Exercise material:
========================================================================
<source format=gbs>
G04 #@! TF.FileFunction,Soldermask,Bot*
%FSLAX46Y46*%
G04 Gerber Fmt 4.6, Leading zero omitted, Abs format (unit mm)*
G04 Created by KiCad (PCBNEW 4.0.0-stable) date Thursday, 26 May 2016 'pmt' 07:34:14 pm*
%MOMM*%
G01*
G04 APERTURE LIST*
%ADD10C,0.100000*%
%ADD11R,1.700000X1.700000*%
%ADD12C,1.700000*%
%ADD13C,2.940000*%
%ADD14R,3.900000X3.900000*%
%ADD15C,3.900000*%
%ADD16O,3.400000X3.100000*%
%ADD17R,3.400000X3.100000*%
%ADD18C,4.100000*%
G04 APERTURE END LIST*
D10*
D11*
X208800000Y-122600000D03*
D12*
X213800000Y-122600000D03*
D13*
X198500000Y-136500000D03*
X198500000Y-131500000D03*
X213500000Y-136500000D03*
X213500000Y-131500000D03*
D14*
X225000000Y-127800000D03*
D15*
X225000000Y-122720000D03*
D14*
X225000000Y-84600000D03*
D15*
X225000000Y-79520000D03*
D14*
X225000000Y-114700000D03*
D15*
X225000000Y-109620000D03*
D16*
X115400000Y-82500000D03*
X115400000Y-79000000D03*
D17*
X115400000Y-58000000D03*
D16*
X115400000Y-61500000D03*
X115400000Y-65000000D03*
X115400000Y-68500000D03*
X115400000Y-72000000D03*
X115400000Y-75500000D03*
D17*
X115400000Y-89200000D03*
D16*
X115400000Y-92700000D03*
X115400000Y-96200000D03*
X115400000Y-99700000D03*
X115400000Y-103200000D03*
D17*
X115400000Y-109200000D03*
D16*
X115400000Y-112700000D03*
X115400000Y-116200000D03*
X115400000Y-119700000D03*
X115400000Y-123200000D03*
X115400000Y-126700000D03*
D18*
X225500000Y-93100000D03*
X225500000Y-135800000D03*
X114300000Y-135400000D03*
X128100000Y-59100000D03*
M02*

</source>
========================================================================
Exercise requirements:
Nothing should appear in the output except the lines from the one with "X225000000Y-84600000D03*" through the end of the records above, copied exactly.

Response to this exercise:
X225000000Y-84600000D03*
D15*
X225000000Y-79520000D03*
D14*
X225000000Y-114700000D03*
D15*
X225000000Y-109620000D03*
D16*
X115400000Y-82500000D03*
X115400000Y-79000000D03*
D17*
X115400000Y-58000000D03*
D16*
X115400000Y-61500000D03*
X115400000Y-65000000D03*
X115400000Y-68500000D03*
X115400000Y-72000000D03*
X115400000Y-75500000D03*
D17*
X115400000Y-89200000D03*
D16*
X115400000Y-92700000D03*
X115400000Y-96200000D03*
X115400000Y-99700000D03*
X115400000Y-103200000D03*
D17*
X115400000Y-109200000D03*
D16*
X115400000Y-112700000D03*
X115400000Y-116200000D03*
X115400000Y-119700000D03*
X115400000Y-123200000D03*
X115400000Y-126700000D03*
D18*
X225500000Y-93100000D03*
X225500000Y-135800000D03*
X114300000Y-135400000D03*
X128100000Y-59100000D03*
M02*

</source>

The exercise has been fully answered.